Le livre refermé, on se dit quel bon moment j'ai passé et qu'est-ce que j'ai ri ! Pourtant, l'histoire en elle-même n'est pas si drôle, la narratrice Elisabeth, raconte que son voisin et ami Jean-Lino a un soir, en rentrant d'une soirée un peu arrosée chez elle, étranglé sa femme.
Les protagonistes ont une bonne soixantaine d'années, un peu désabusée, mais somme toute ils ne sont pas malheureux ; assez tristes de vieillir bien sûr - il y a quelques jolis moments sur des promenades en famille et qui marche devant ou traîne la patte - mais ils sont en couples, ont des amis, de la famille, un travail. Jean-Lino, issu d'une famille d'immigrés italiens, vit avec Lydie rencontrée dans le bar où elle chantait, et essaye de séduire sans succès Rémi son petit-fils par alliance, ce qui ne sera pas sans rapport avec le tragique événement.
Lydie est une amie des animaux et soutient toutes sortes de causes dans ce domaine ; le drame proviendra du souvenir raconté par Jean-Lino à la soirée, d'un repas au restaurant au cours duquel elle a interrogé le serveur sur le poulet qu'il va lui servir, ce poulet a-t-il vécu une vraie vie de poulet, pouvant courir et se percher dans une basse-cour... C'est très très drôle.
Il y a d'autres épisodes désopilants au cours desquels le corps de Lydie doit entrer dans une valise, une bataille avec une mouche, des problèmes avec un chat récalcitrant nommé Eduardo, un homme en caleçon rose évasé en jupette, etc.
Et régulièrement, Elisabeth revient sur la mort de sa mère il y a une dizaine de jours, une mère pas gentille mais dont le décès fait remonter des souvenirs...

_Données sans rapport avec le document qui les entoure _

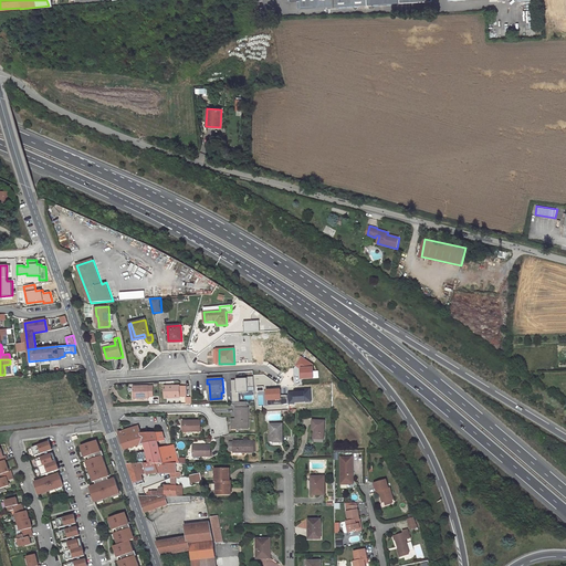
[(134,386),(134,398),(149,398),(149,397),(154,397),(153,386),(134,386)]
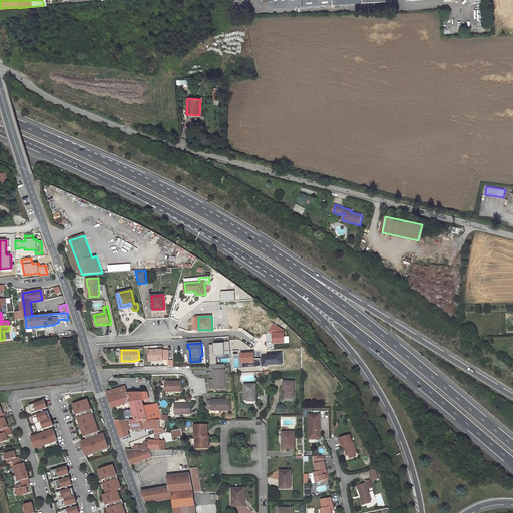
[(168,361),(168,351),(149,351),(149,361),(168,361)]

Un beau livre, plus profond qu'il n'y paraît au départ, qui parle de relations humaines, d'exil, de photographie, de la vie tout simplement ; très réussi grâce à l'écriture malicieuse, pointue et intelligente de
Yasmina Reza, vous l'avez compris, une lecture à ne pas manquer !
Extrait (p 17) : " Dehors il avait le droit de fumer, chez lui non. Je le percevais comme le plus doux des hommes, et je le vois encore de cette façon. Il n'y a jamais eu de familiarité entre nous et on s'est toujours vouvoyés. Mais on parlait, on se disait parfois des choses qu'on ne disait pas à d'autres. Surtout lui. Mais ça pouvait m'arriver aussi. On s'était découvert la même aversion pour notre propre enfance, le même désir de l'effacer d'un trait noir. Un jour, évoquant son parcours sur terre, il avait dit, de toute façon le plus dur est fait."
Extrait (p 137) : " Mais pour boucler la valise, il fallait appuyer et s'asseoir dessus... Ca ne fermait pas. Il restait une béance sur un côté. Jean-Lino s'est assis aussi. Je me suis relevée pour me laisser tomber sur les fesses le plus lourdement possible, Jean-Lino a fait pareil, on se levait et on se laissait tomber, on gagnait des petits centimètres de fermeture éclair. Pour finir je me suis couchée de tout mon long, Jean-Lino s'est couché en sens inverse, tous les deux tournoyant sur les bosses tels des rouleaux à pâtisserie sur une pâte."